En revanche la nature essentiellement fragile des ruches en vannerie de type vasos qui étaient utilisées en transhumance n'a laissé pratiquement aucune trace, ce qui rend difficile l'évaluation de l'importance des usages horizontaux et verticaux. Les ruches verticales devaient jouer un rôle important dans la capture des essaims et le renouvellement des colonies à l'intérieur des ruchers horizontaux.

L'existence d'enclos autour de ces ruchers est assez rare et on ne rencontre que peu ou pas de cabanes d'apiculteur à proximité des ruchers.

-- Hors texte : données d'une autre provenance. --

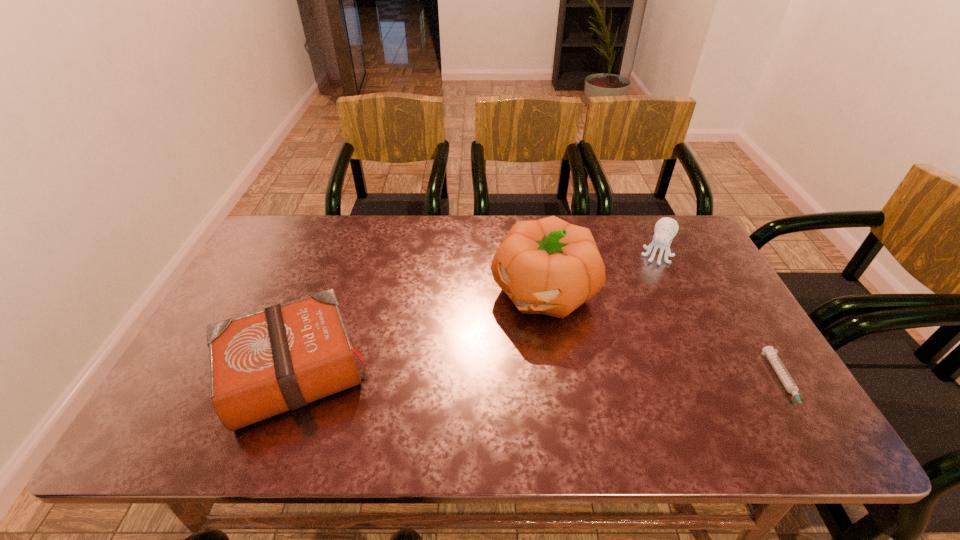
The width and height of the screenshot is (960, 540). What are the coordinates of `object positioned at the near left corner` in the screenshot? It's located at (262, 364).

Where is `object that is positioned at the far right corner`? The image size is (960, 540). object that is positioned at the far right corner is located at coordinates (666, 228).

Find the location of `object that is at the near right corner`. object that is at the near right corner is located at coordinates (789, 384).

This screenshot has height=540, width=960. Identify the location of vacant space at the far edge of the desktop. (372, 246).

The image size is (960, 540). I want to click on free location at the right edge, so click(680, 278).

In order to click on vacant space at the far left corner of the desktop in this screenshot , I will do coord(278,216).

You are a GUI agent. You are given a task and a screenshot of the screen. Output one action in this format:
    pyautogui.click(x=<x>, y=<y>)
    Task: Click on the free space between the second object from right to left and the leftmost object
    This screenshot has height=540, width=960.
    Given the screenshot: What is the action you would take?
    pyautogui.click(x=474, y=314)

Find the location of `vacant area between the pumpkin and the Bible`. vacant area between the pumpkin and the Bible is located at coordinates (418, 332).

The height and width of the screenshot is (540, 960). In order to click on free area in between the leftmost object and the second object from right to left in this screenshot , I will do `click(474, 314)`.

The height and width of the screenshot is (540, 960). I want to click on free space between the octopus and the syringe, so click(x=720, y=320).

Ceci implique la pratique d'un transport au village des brèches extraites des ruches et d'un traitement de la récolte au domicile de l'apiculteur. En outre, la plupart des ruchers sont importants et ne correspondent pas à une consommation domestique. Il existait donc dans cette zone un commerce du miel et surtout de la cire. Celle-ci étant utilisée à l'éclairage , à la fabrication d'ex-votos et dans certaines zones à l'achat par l'armée pour l'imperméabilisation des vêtements de pluie (les cirés).
Dans la vllée du rio Cidacos, les apiculteurs pratiquaient la transhumance depuis des temps immémoriaux et emmenaient les ruches en altitude (plateaux entre 1500 et 1700 m) pendant les grosses chaleurs de l'été. Ces ruches étaient des ruches verticales en osier tressé avec un retrécissement à mi-hauteur pour favoriser la tenue pendant le chargement à dos de mulets. Les revenus de l'apiculture povenaient aussi de la vente des essaims en raison de l'excellente réputation de la race de l'abeille locale, la Valenciana, connue pour sa douceur et sa productivité.